Em 2001, na Universidade Estadual de Ohio, nos Estados Unidos, Agostini produziu e investigou uma série de pulsos de luz consecutivos, na qual cada pulso durou apenas 250 attossegundos. Simultaneamente, o experimento de Krausz, do Instituto Max Planck, da Alemanha, isolou um único pulso de luz com duração de 650 attossegundos.
Essa é uma característica dos progressos da ciência. Segundo Hage, é habitual os pesquisadores fazerem contribuições aos resultados de outros cientistas. “Cada um vai construindo uma parte de um quebra-cabeça, que vai tomando forma conforme o trabalho evolui”, diz o professor. “Às vezes, sua formação permite produzir conhecimento num campo. Mas, a partir do momento que existe outra área do conhecimento que está usando ferramentas parecidas, você começa a trocar ideias e possibilidades, e isso leva ao avanço da pesquisa, mesmo em disciplinas não tão afins.”

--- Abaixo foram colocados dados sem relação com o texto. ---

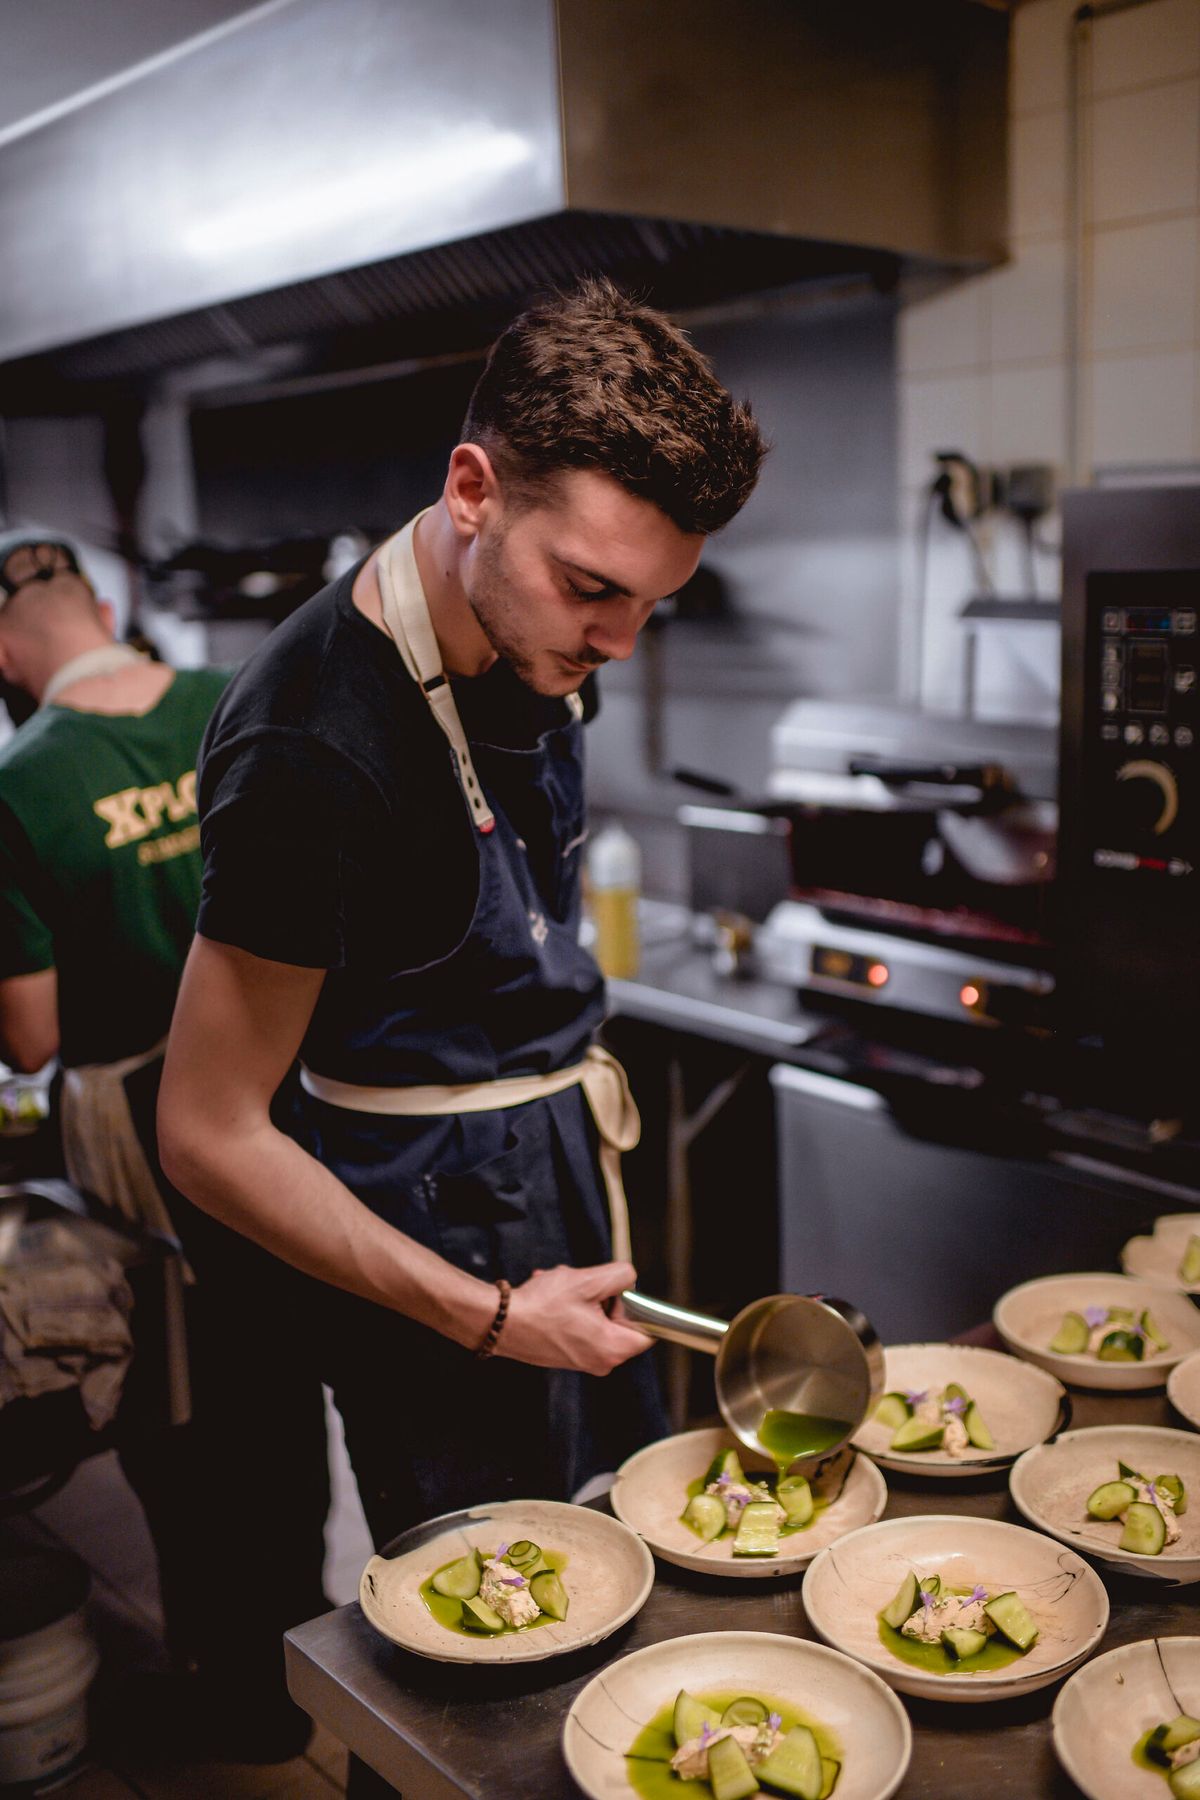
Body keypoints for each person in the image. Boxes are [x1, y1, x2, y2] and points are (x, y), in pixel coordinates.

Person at [158, 279, 767, 1551]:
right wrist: (486, 1314)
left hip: (554, 1178)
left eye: (650, 602)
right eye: (592, 588)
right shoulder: (313, 743)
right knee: (478, 1630)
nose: (620, 642)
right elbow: (206, 1134)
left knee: (609, 1553)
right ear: (473, 490)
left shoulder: (531, 627)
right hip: (421, 1240)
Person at [0, 533, 331, 1761]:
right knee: (284, 1387)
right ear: (101, 608)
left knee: (181, 1408)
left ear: (5, 652)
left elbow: (29, 1037)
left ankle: (226, 1683)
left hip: (147, 1127)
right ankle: (305, 1666)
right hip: (285, 1084)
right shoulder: (231, 697)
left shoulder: (22, 778)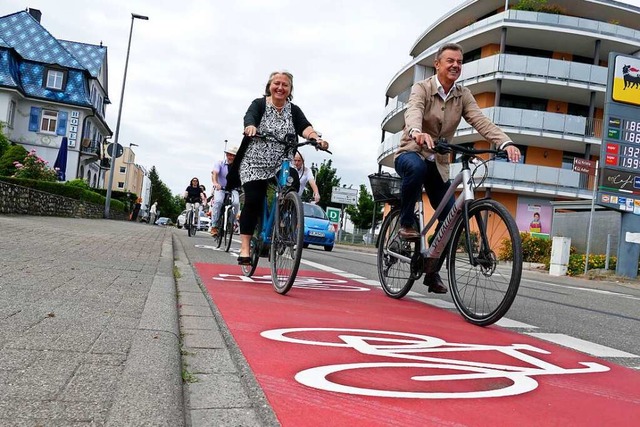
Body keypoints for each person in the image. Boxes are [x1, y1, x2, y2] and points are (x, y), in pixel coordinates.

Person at [396, 42, 521, 294]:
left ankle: (431, 272)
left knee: (450, 220)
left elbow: (481, 121)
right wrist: (417, 132)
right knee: (417, 168)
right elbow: (414, 111)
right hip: (411, 152)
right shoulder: (422, 88)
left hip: (438, 163)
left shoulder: (463, 95)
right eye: (450, 61)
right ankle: (406, 223)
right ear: (438, 64)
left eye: (459, 62)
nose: (455, 65)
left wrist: (505, 142)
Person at [228, 70, 329, 266]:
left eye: (285, 85)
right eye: (277, 84)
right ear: (270, 86)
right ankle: (245, 247)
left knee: (292, 184)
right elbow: (250, 116)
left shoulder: (293, 110)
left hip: (281, 161)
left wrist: (315, 138)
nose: (280, 88)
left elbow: (305, 127)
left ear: (290, 89)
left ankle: (283, 223)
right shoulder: (259, 104)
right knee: (254, 200)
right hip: (255, 162)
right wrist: (251, 127)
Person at [210, 146, 241, 237]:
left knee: (236, 203)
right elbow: (214, 174)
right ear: (226, 155)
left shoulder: (238, 166)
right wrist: (216, 183)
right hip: (221, 188)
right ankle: (214, 225)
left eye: (233, 155)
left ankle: (231, 223)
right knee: (218, 202)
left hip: (233, 188)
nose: (230, 157)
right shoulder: (220, 163)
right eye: (229, 155)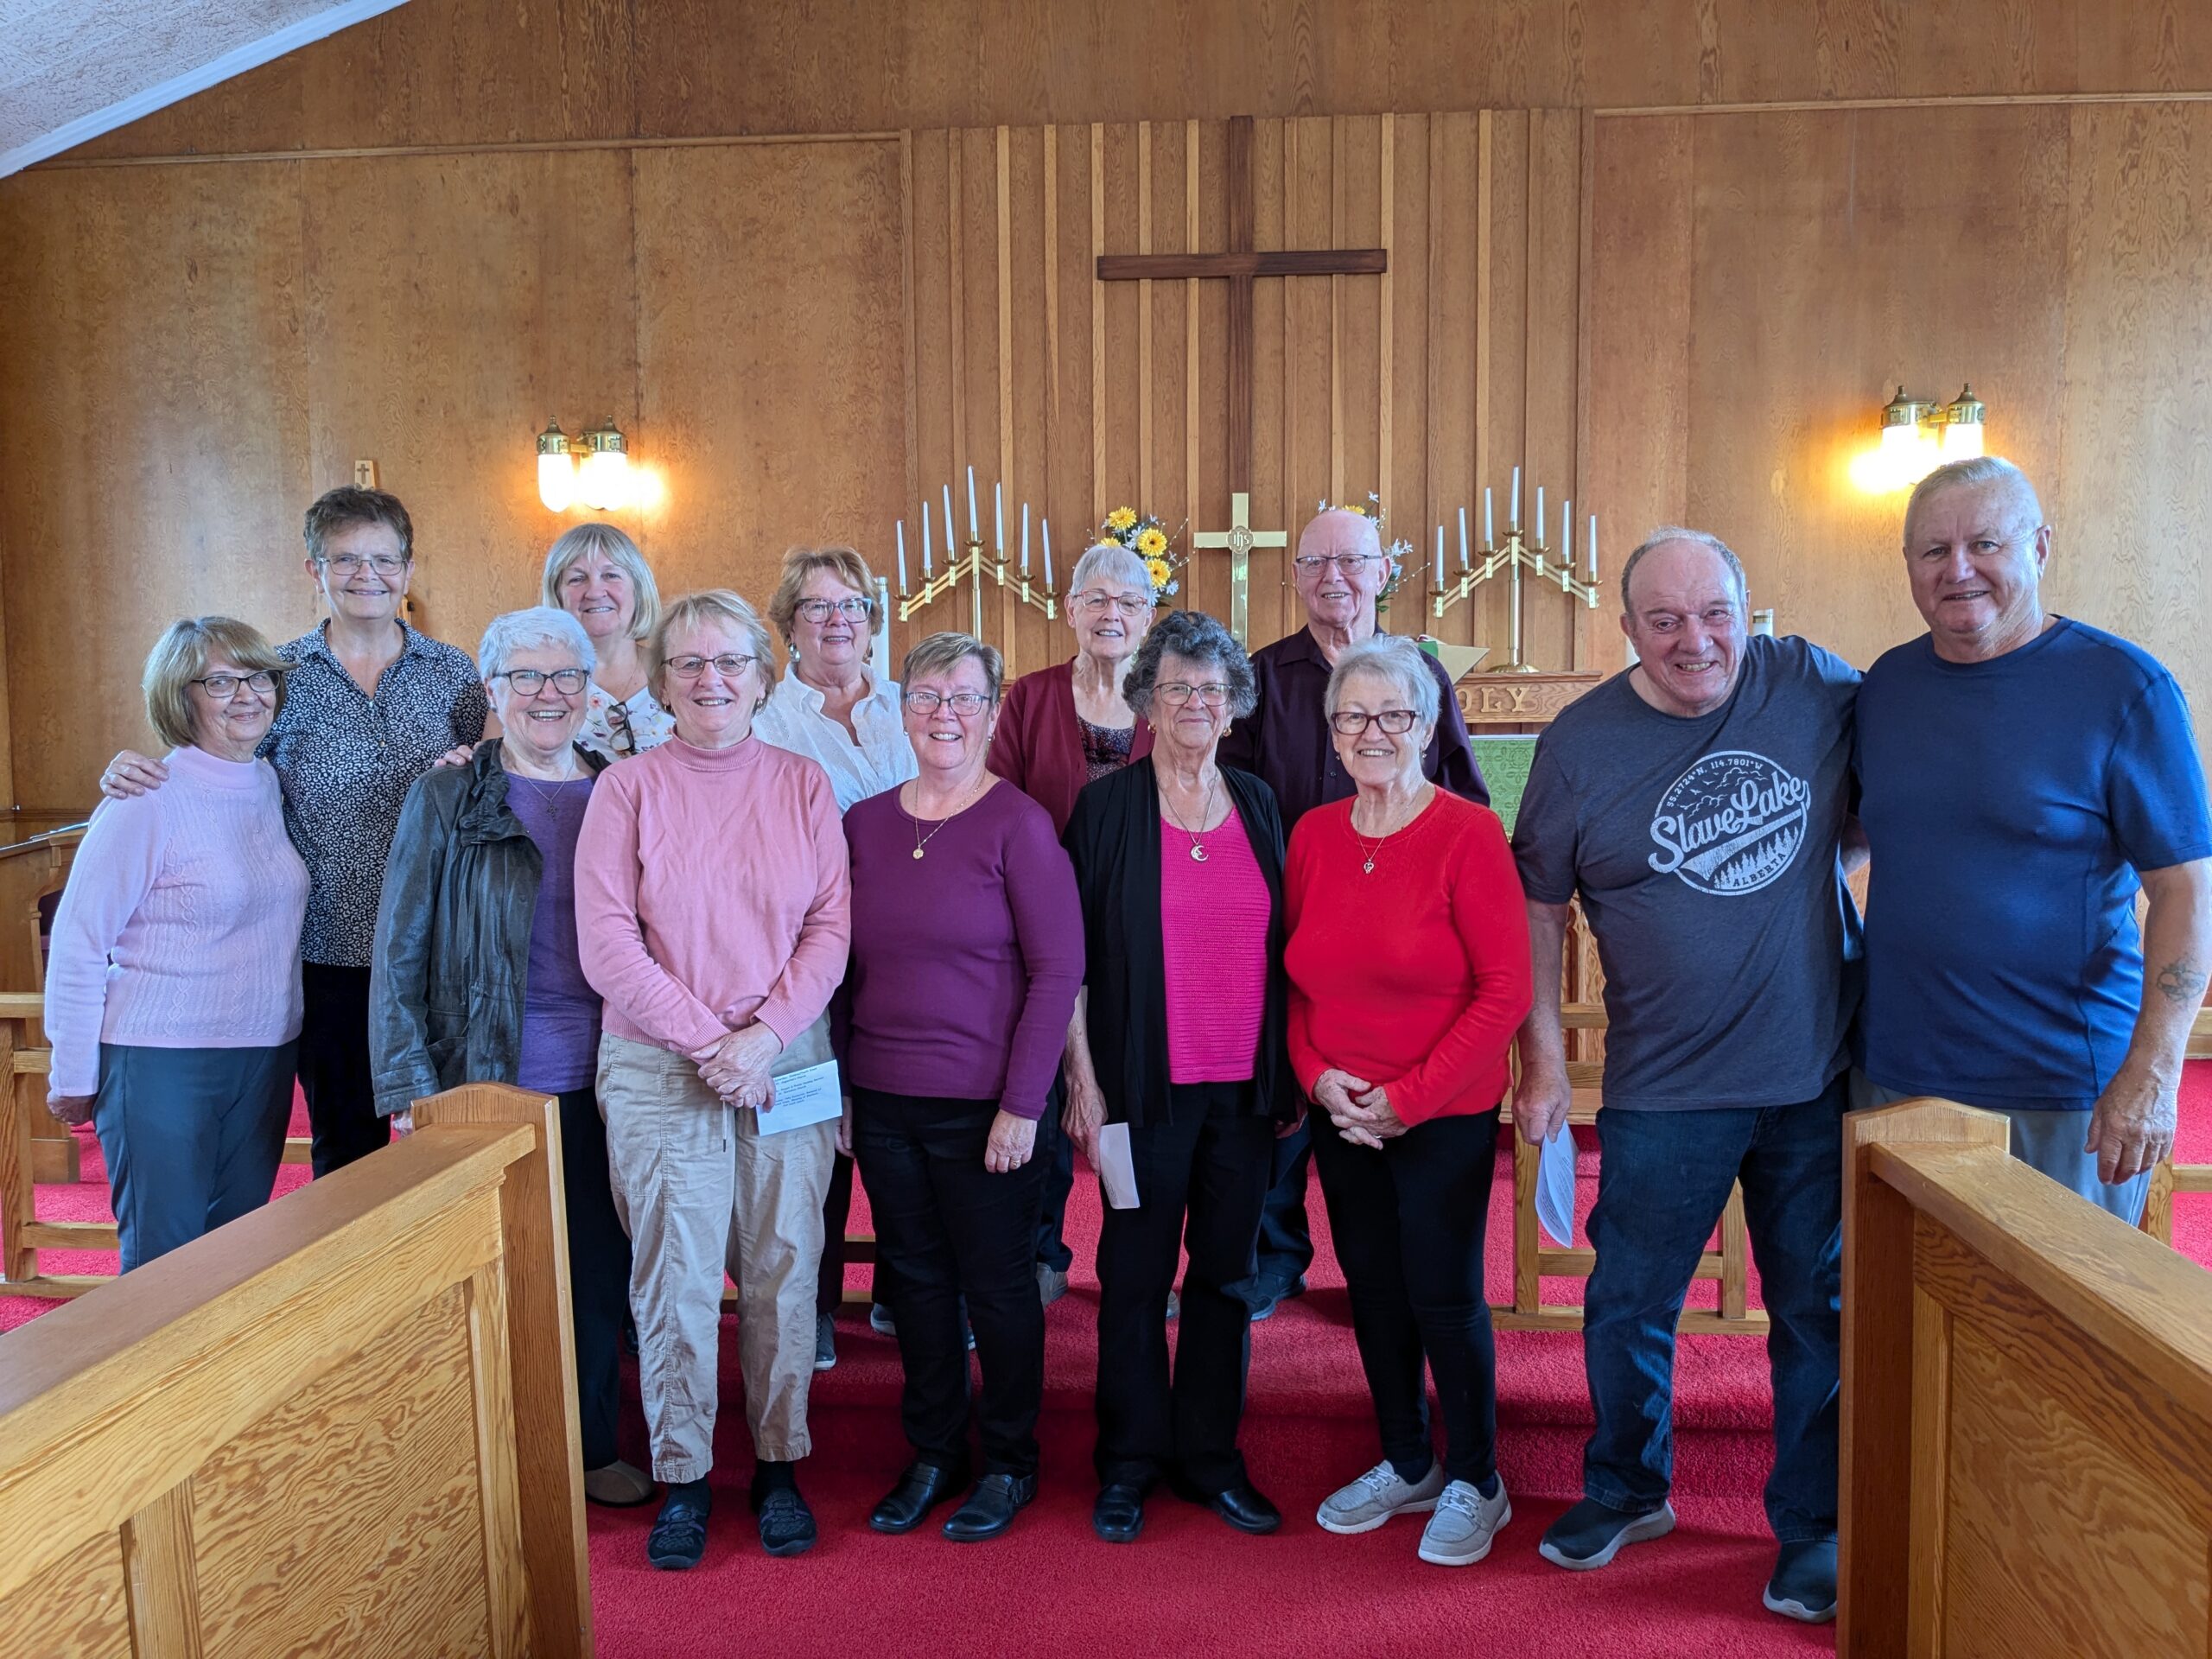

Para os engenheiros, surge a perspectiva de outro paradigma em computação, não necessariamente ligado à computação quântica já testada nas grandes empresas de tecnologia. Essa inovadora frente de trabalho buscaria aumentar em milhares de vezes a capacidade de processamento das máquinas, com efeitos notáveis no tempo gasto em simulações por computador, uma aplicação prática no dia a dia dos engenheiros.
É difícil prever o que vai acontecer. A física sueca Eva Olsson, presidente do Comitê do Nobel de Física, disse que, desvendado o mundo dos elétrons, o próximo passo é utilizar os mecanismos da ciência do attossegundo. “Tudo é tão novo que haverá desdobramentos causados por esses novos desenvolvimentos, que são exponenciais”, afirma Hage. “O Nobel indica que investigar as estruturas atômicas é, sem dúvida, um dos desafios deste século para a Física.”